- Action item
Please copy exactly every line from the one that contains "Wymiary: 120 x 50 mm" to the end of the data below, with both ends included and no other lines.

- Given entries
· · · ·

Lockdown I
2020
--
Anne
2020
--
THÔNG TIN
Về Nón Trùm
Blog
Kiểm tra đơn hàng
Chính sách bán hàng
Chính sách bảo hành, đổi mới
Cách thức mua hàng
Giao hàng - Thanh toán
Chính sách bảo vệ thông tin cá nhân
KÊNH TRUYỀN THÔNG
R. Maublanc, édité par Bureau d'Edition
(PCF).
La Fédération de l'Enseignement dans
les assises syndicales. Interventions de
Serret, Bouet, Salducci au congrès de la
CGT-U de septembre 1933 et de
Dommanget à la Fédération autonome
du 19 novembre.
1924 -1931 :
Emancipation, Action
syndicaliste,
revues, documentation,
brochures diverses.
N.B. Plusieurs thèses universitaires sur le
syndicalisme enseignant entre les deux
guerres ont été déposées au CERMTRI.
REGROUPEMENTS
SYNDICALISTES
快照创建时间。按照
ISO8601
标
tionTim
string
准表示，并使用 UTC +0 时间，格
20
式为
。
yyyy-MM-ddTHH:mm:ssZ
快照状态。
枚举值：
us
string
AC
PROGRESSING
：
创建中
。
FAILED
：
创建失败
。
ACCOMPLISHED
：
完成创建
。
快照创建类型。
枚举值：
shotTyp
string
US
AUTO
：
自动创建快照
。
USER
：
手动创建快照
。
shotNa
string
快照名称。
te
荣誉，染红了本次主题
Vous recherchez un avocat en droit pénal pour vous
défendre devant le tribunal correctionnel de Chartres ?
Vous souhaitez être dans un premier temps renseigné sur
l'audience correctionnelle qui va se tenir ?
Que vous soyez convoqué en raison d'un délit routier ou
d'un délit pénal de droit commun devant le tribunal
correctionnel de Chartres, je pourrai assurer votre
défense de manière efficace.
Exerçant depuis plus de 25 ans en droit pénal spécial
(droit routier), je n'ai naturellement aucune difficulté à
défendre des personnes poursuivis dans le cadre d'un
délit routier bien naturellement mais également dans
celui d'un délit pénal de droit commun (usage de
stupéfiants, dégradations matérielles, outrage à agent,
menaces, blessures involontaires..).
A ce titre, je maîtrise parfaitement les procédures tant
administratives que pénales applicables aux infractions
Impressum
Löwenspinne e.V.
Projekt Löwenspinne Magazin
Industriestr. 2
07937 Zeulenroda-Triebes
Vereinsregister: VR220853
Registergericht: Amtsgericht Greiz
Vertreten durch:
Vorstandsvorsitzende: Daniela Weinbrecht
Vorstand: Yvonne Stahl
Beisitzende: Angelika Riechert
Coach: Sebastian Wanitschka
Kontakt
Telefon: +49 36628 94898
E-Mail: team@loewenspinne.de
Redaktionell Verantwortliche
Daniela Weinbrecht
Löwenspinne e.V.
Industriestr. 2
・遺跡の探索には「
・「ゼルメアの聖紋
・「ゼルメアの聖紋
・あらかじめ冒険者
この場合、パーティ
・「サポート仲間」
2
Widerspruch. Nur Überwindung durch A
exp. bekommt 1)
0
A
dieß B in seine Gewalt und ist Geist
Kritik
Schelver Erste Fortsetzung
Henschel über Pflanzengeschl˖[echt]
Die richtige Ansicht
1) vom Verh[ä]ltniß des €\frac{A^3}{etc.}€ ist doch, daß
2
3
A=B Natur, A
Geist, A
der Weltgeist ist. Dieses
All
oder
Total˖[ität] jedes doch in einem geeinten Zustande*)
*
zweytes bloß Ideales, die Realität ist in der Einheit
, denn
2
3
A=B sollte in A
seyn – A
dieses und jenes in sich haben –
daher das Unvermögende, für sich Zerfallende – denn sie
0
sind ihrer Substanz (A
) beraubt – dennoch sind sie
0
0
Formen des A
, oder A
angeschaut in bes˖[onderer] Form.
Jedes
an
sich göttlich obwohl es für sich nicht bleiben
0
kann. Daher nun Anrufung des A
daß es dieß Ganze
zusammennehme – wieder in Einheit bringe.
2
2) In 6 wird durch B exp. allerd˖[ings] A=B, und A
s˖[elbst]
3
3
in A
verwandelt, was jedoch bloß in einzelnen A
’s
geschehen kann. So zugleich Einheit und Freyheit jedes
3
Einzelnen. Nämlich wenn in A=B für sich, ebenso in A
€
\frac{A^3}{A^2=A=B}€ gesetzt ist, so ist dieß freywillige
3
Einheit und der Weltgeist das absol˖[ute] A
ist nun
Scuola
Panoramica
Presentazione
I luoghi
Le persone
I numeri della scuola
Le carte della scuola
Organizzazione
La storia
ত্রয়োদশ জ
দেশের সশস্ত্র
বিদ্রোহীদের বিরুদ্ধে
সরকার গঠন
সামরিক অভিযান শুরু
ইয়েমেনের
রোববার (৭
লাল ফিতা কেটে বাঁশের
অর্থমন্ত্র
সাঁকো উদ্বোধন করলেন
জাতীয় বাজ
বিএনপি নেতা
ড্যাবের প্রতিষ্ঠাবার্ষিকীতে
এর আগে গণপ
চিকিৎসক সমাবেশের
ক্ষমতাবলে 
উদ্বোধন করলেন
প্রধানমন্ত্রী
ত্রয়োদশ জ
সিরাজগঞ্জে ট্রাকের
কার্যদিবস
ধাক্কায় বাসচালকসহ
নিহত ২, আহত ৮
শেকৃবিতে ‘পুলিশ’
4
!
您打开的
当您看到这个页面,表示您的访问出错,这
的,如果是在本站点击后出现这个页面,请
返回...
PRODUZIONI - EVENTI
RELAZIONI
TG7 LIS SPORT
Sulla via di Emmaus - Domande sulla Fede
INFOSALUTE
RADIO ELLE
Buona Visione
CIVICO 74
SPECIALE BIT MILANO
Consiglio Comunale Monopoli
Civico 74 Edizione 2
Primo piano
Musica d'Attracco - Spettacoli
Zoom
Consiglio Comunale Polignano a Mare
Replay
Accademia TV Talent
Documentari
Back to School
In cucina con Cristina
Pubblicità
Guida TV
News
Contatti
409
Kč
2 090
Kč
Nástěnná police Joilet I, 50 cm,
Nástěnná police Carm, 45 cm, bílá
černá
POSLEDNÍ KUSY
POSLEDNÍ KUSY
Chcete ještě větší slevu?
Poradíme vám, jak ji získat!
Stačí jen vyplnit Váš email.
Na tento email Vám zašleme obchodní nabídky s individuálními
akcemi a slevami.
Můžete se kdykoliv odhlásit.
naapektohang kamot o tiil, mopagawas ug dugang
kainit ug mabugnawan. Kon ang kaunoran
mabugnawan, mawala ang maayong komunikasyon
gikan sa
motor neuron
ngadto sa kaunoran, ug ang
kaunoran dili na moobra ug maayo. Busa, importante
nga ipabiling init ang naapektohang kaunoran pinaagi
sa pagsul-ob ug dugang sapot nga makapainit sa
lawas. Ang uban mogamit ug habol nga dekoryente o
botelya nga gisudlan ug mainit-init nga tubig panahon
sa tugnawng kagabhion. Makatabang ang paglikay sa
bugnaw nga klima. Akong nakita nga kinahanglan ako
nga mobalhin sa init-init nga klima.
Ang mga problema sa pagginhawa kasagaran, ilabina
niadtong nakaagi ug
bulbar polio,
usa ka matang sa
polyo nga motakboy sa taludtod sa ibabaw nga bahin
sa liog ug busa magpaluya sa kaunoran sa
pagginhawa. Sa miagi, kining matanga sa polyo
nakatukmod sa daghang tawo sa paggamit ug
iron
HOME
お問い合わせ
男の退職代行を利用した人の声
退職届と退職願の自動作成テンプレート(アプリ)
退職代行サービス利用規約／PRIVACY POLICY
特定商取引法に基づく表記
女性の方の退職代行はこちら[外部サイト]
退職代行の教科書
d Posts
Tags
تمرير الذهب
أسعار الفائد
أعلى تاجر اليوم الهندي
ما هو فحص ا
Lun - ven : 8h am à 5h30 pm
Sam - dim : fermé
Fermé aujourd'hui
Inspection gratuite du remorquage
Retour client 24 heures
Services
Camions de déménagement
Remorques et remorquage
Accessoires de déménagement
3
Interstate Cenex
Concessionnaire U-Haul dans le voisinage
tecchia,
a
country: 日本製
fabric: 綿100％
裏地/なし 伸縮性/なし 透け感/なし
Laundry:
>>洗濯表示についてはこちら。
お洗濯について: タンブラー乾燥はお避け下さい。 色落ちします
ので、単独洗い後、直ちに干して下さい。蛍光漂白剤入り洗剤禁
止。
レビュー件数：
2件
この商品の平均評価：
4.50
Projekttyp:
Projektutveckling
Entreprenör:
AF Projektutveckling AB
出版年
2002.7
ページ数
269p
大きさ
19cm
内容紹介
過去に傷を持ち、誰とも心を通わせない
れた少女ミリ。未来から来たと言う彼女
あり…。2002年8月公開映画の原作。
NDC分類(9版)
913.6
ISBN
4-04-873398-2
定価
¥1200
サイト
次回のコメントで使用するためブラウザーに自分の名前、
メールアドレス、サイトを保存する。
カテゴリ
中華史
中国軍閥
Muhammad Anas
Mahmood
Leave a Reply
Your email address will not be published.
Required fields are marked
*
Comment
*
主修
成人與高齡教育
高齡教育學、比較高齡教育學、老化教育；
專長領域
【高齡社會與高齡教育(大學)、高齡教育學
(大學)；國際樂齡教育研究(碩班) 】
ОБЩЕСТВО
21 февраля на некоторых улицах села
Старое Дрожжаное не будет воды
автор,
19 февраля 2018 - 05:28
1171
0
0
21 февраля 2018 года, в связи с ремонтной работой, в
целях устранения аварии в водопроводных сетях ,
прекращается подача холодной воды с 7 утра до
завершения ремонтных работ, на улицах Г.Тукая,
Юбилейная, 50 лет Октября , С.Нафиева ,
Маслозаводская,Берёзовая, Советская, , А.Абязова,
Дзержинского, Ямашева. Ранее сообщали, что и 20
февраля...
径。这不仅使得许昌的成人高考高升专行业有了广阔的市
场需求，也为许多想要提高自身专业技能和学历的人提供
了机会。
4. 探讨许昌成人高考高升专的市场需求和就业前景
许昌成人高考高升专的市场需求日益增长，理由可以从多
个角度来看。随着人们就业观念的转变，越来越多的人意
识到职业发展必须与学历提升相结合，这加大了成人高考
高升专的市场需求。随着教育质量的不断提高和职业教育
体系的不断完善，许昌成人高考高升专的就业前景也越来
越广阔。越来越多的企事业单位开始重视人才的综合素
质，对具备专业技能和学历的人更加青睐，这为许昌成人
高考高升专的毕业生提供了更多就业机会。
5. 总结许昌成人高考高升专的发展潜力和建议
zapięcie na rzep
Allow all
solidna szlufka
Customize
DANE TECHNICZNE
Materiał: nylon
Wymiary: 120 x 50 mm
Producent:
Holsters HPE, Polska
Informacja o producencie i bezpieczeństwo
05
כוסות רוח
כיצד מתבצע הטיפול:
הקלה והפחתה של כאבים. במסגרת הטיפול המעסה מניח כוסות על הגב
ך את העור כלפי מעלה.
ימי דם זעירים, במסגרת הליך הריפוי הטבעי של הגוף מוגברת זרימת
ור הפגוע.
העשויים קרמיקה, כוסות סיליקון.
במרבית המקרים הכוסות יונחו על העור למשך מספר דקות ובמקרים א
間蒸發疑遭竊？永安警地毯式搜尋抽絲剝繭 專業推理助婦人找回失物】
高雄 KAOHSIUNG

· · · ·

- Task output
Wymiary: 120 x 50 mm
Producent:
Holsters HPE, Polska
Informacja o producencie i bezpieczeństwo
05
כוסות רוח
כיצד מתבצע הטיפול:
הקלה והפחתה של כאבים. במסגרת הטיפול המעסה מניח כוסות על הגב
ך את העור כלפי מעלה.
ימי דם זעירים, במסגרת הליך הריפוי הטבעי של הגוף מוגברת זרימת
ור הפגוע.
העשויים קרמיקה, כוסות סיליקון.
במרבית המקרים הכוסות יונחו על העור למשך מספר דקות ובמקרים א
間蒸發疑遭竊？永安警地毯式搜尋抽絲剝繭 專業推理助婦人找回失物】
高雄 KAOHSIUNG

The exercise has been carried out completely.